Since 1991, the competition has called upon children aged 6 to 15 to "send a message around the world to conserve earth through posters", and has received over 2,600,000 entries from over 100 countries.
Nikon thinks that fostering environmental conservation awareness among children who are going to be our future is an important subject in order to preserve the precious earth for future generations.
Paintings created by children around the world convey serious events that are happening in the world and some of them include ideas for changing the status quo. They all include a strong message to conserve the earth. Nikon will continue to co-sponsor this competition and hopes that children will have the opportunity to think about their environment more deeply through painting. Nikon also expects that many people will pay more attention to their environment through the messages in the children's paintings.
Every year, the competition asks for children's paintings from across the world until autumn, on the theme of conservation of the global environment. After going through screenings held in six regions including Europe, Africa, North America, Asia Pacific, West Asia and Latin America/Caribbean, prize winners are determined in the next year's global screening meeting. The awards ceremony is held on World Environment Day every year.
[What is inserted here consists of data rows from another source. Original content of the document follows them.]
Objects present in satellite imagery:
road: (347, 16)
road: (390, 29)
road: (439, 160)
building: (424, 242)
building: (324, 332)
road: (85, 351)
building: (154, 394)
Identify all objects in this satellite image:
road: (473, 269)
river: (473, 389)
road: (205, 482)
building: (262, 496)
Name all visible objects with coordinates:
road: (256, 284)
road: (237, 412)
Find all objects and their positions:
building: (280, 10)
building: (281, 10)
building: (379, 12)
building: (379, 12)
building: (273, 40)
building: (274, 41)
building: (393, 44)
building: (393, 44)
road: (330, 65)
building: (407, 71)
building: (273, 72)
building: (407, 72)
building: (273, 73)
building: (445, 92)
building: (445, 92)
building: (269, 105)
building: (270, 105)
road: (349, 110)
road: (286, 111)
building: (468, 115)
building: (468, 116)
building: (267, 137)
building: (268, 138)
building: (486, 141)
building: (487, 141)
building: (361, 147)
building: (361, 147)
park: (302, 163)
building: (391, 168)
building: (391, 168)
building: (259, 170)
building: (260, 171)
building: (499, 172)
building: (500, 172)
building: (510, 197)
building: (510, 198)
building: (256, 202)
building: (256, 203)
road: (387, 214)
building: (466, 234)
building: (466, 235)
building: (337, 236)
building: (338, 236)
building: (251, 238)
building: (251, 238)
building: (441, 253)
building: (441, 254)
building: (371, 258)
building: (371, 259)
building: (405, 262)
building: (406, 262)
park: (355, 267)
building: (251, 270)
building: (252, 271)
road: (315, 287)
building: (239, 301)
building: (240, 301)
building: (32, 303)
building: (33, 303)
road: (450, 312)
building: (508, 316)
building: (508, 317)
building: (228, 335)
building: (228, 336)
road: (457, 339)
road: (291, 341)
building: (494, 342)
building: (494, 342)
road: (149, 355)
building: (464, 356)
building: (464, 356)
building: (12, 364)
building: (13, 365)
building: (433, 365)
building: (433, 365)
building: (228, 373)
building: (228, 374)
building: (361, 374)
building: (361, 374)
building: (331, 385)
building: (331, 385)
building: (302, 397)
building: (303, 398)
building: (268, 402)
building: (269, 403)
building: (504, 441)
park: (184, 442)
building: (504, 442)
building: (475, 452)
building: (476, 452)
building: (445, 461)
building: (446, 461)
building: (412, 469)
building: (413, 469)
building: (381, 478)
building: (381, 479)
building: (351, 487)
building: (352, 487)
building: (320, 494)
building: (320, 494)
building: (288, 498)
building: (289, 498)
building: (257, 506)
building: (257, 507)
Winners and their families are invited and all prize-winning paintings are displayed.
After the awards ceremony, these paintings are shown in exhibitions and printed as postcards and calendars around the world to appeal to as many people as possible about the importance of conserving the beautiful and peaceful earth.
Paintings are kept at the Research Institute for Humanity and Nature, Kyoto, forever as precious materials.
Prize winners (and Achim Steiner, Executive Director of UNEP, back row fourth from right)
The theme for the 18th competition was ″Climate Change: Our Challenge.″ More than 2.4 million entries around the world were received, with 750 paintings selected through a global screening. Sixty-four prize winners were chosen, including grand prize recipient Ms. Ludmila Balovneva, a nine-year-old Russian girl.
The winners were announced at UNEP's Tunza International Children and Youth Conference in Daejeon, Republic of Korea, on August 20, 2009. The award ceremony was held with Prime Minister Han Seung-soo in attendance. Prize money, plaques and Nikon digital cameras as additional prizes were presented to the seven prize winners by Achim Steiner, Executive Director of UNEP and Republic of Korea Environment Minister Lee Maan-ee.
Grand prize winner Ms. Ludmila Balovneva, a nine-year-old girl from Russia
Paint for the Planet, a campaign against global warming, was launched by UNEP on United Nations Day in October 2008. Nikon is a co-sponsor. Prizewinning paintings from the competition are used to promote the campaign.
Paint for the Planet is part of the "Unite to Combat Climate Change" campaign for the United Nations Climate Change Conference in Copenhagen (COP15 of the United Nations Framework Convention on Climate Change). The conference is very important, and new post-Kyoto Protocol reduction targets and framework (from 2013) will be determined there. Paint for the Planet exhibits prize-winning paintings from the competition (including previous ones) at major environmental conferences and events around the world, with the aim that the paintings will deliver children's messages about preventing global warming to the public.
Children's paintings displayed in the courtyard at the United Nations headquarter
Exhibit at the United Nations headquarters
Children who put their paintings up for auction
Auctions of prizewinning paintings were also held at the exhibit at the United Nations headquarters in New York, raising over 20,000 dollars. The money will be used through UNICEF to assist children affected by disasters caused by climate change.